DESCRIPTION OF THE TASK: Report each line from the entries in which "item" can be found.

RECORDS FOR THIS TASK:
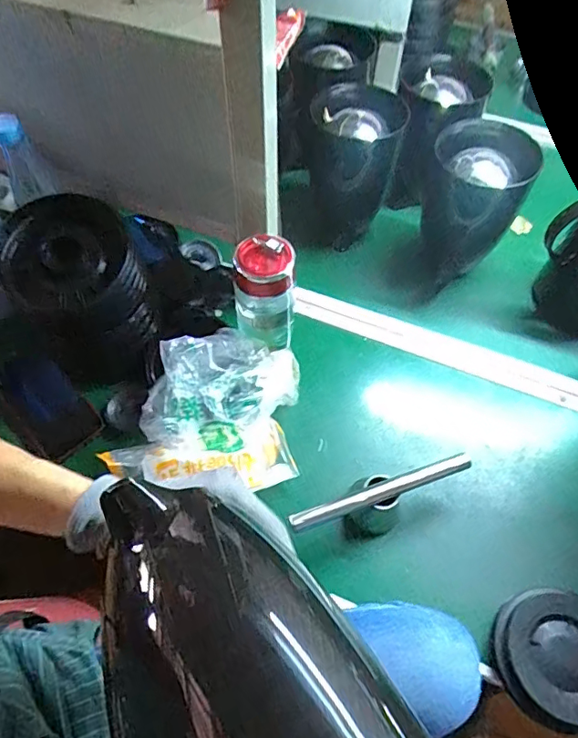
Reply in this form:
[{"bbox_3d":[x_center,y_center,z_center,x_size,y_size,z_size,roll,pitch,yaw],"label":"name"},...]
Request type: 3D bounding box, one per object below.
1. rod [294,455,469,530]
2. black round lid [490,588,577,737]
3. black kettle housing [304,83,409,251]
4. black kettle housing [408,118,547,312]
[{"bbox_3d":[0.097,0.126,0.529,0.200,0.012,0.017,-17,59,-12],"label":"rod"},{"bbox_3d":[0.254,0.274,0.489,0.111,0.033,0.112,1,57,-1],"label":"black round lid"},{"bbox_3d":[0.095,-0.305,0.775,0.128,0.184,0.152,-7,57,-5],"label":"black kettle housing"},{"bbox_3d":[0.246,-0.221,0.717,0.124,0.199,0.193,17,58,10],"label":"black kettle housing"}]

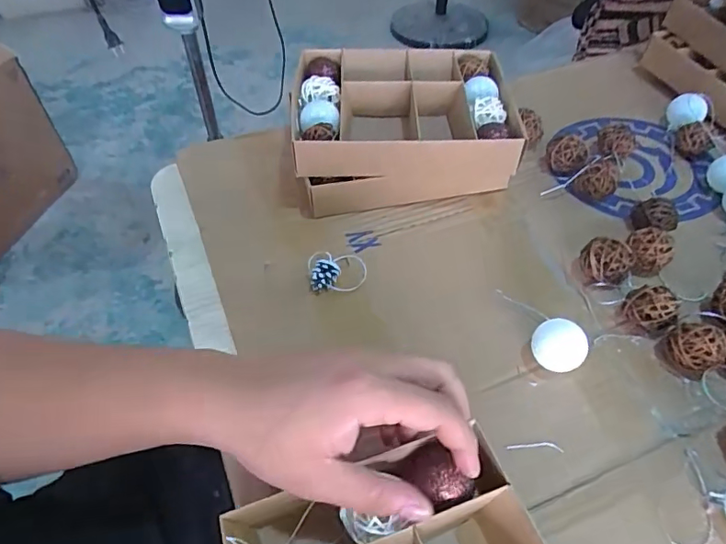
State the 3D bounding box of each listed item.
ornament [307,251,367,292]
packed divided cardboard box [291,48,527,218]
[{"bbox_3d":[-0.022,-0.003,0.438,0.049,0.020,0.037,-4,50,-3],"label":"ornament"},{"bbox_3d":[0.038,-0.145,0.526,0.200,0.088,0.161,-2,50,-2],"label":"packed divided cardboard box"}]

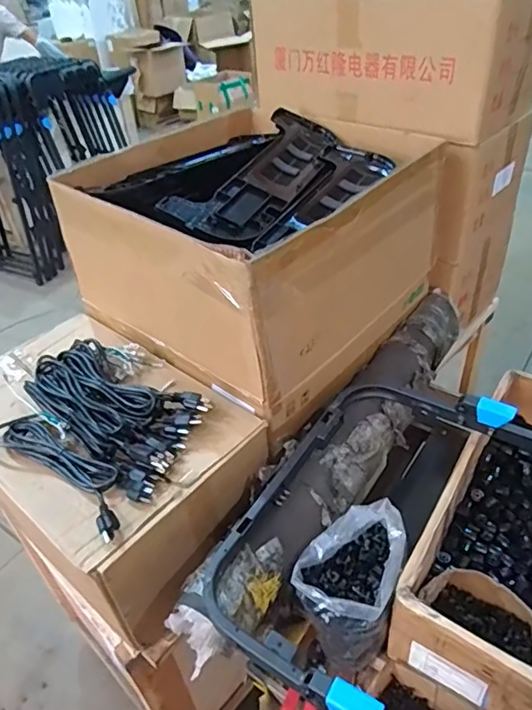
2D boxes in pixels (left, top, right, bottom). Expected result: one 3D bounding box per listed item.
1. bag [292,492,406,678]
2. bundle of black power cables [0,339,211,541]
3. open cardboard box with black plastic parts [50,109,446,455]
[{"bbox_3d":[0.131,0.348,0.818,0.138,0.174,0.192,15,44,25],"label":"bag"},{"bbox_3d":[-0.267,0.096,0.888,0.358,0.053,0.290,23,47,31],"label":"bundle of black power cables"},{"bbox_3d":[-0.027,-0.222,1.097,0.559,0.343,0.552,26,49,34],"label":"open cardboard box with black plastic parts"}]

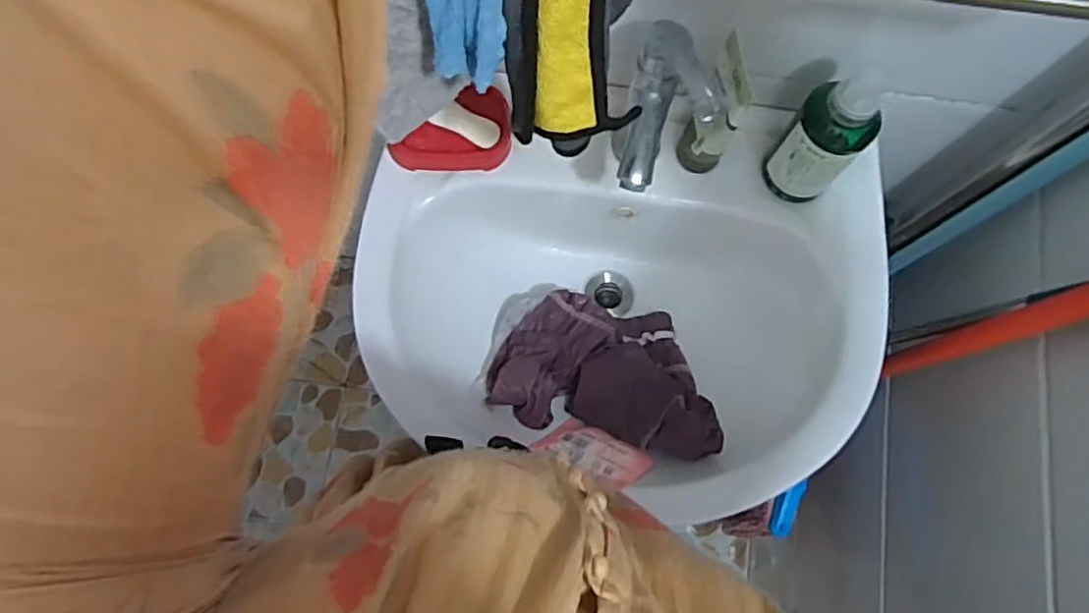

SOLUTION:
State the 3D bounding box of each listed item.
2D boxes in pixels (left, top, right, bottom). Expected result: one 3D bounding box per listed item.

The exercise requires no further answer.